Ordering Information
| Product Name | Catalog # | UNIT | Price | Qty | FAVORITES | |
CMTM4 Double Nickase Plasmid (h) | sc-405296-NIC | 20 µg | $410.00 | |||
CMTM4 Double Nickase Plasmid (h2) | sc-405296-NIC-2 | 20 µg | $410.00 |
CMTM4 (CKLF-like MARVEL transmembrane domain-containing protein 4) is a multi-pass membrane protein that localizes to endosomal and plasma membrane compartments and contributes to membrane organization and vesicular trafficking. Through its MARVEL domain, CMTM4 has been linked to regulation of receptor turnover and stability, including modulation of immune checkpoint signaling via effects on PD-L1 surface expression. These activities place CMTM4 at the interface of endocytosis, membrane dynamics, and immune-related signaling pathways that influence cell–cell interactions. Dysregulated CMTM4 expression or function has been studied in the context of tumor immune evasion and broader immunoregulatory phenotypes, making it relevant for mechanistic studies in oncology and immunology models.
CMTM4 Double Nickase Plasmid (h) consists of a matched pair of plasmids engineered for high-specificity editing of the CMTM4 locus in human cell lines. Each plasmid expresses a Cas9 D10A nickase and a distinct sgRNA targeting opposite DNA strands within CMTM4. When directed to adjacent sites on opposite DNA strands, the two nickases generate offset single-strand nicks that together produce a staggered double-strand break, requiring coordinated on-target activity from both guides. The resulting DNA break is resolved by endogenous cellular repair pathways, most commonly through non-homologous end joining (NHEJ), leading to insertions or deletions that disrupt CMTM4 function. By requiring dual sgRNA engagement at the target locus, the double nicking approach enhances editing specificity and provides a complementary CRISPR strategy for applications where additional control over targeting precision is desired.

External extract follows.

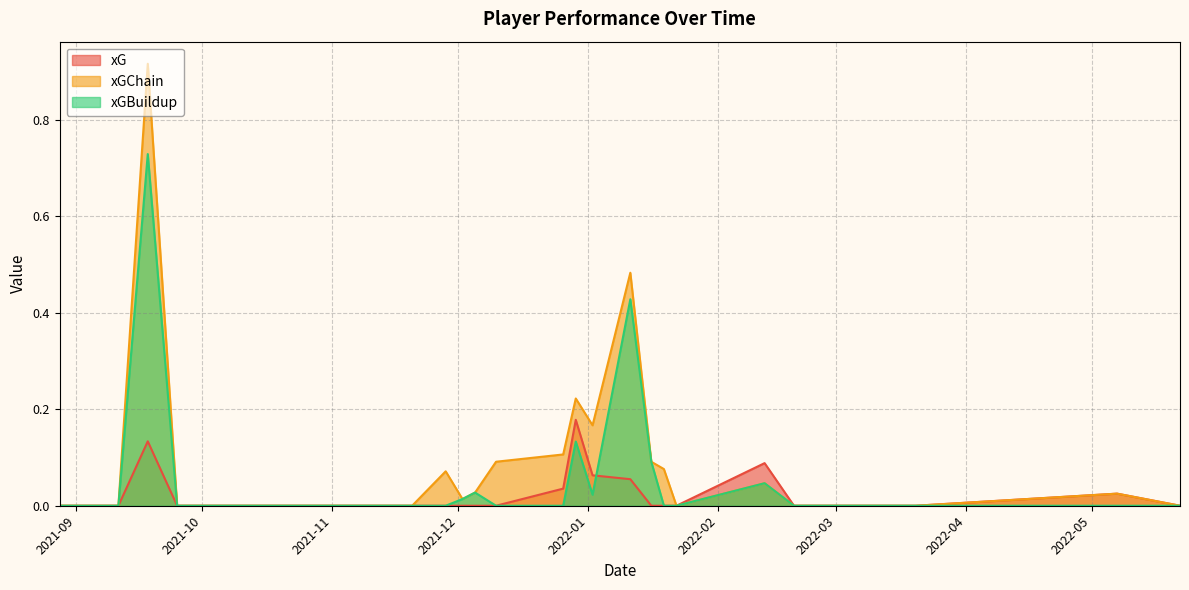

Reading left to right, extract all data points from this chart.

xG: 2021-08-28=0.0	2021-09-11=0.0	2021-09-18=0.1	2021-09-25=0.0	2021-10-03=0.0	2021-11-20=0.0	2021-11-28=0.0	2021-12-02=0.0	2021-12-05=0.0	2021-12-10=0.0	2021-12-26=0.0	2021-12-29=0.2	2022-01-02=0.1	2022-01-11=0.1	2022-01-16=0.0	2022-01-19=0.0	2022-01-22=0.0	2022-02-12=0.1	2022-02-19=0.0	2022-03-20=0.0	2022-05-07=0.0	2022-05-22=0.0
xGChain: 2021-08-28=0.0	2021-09-11=0.0	2021-09-18=0.9	2021-09-25=0.0	2021-10-03=0.0	2021-11-20=0.0	2021-11-28=0.1	2021-12-02=0.0	2021-12-05=0.0	2021-12-10=0.1	2021-12-26=0.1	2021-12-29=0.2	2022-01-02=0.2	2022-01-11=0.5	2022-01-16=0.1	2022-01-19=0.1	2022-01-22=0.0	2022-02-12=0.0	2022-02-19=0.0	2022-03-20=0.0	2022-05-07=0.0	2022-05-22=0.0
xGBuildup: 2021-08-28=0.0	2021-09-11=0.0	2021-09-18=0.7	2021-09-25=0.0	2021-10-03=0.0	2021-11-20=0.0	2021-11-28=0.0	2021-12-02=0.0	2021-12-05=0.0	2021-12-10=0.0	2021-12-26=0.0	2021-12-29=0.1	2022-01-02=0.0	2022-01-11=0.4	2022-01-16=0.1	2022-01-19=0.0	2022-01-22=0.0	2022-02-12=0.0	2022-02-19=0.0	2022-03-20=0.0	2022-05-07=0.0	2022-05-22=0.0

To support efficient identification of edited cells, one plasmid encodes GFP for fluorescent visualization of transfected populations, while the companion plasmid carries a puromycin resistance gene for antibiotic selection. Together, these features support efficient enrichment of co-transfected populations and simplify the validation of CMTM4-disrupted clones.
For Research Use Only. Not Intended for Diagnostic or Therapeutic Use.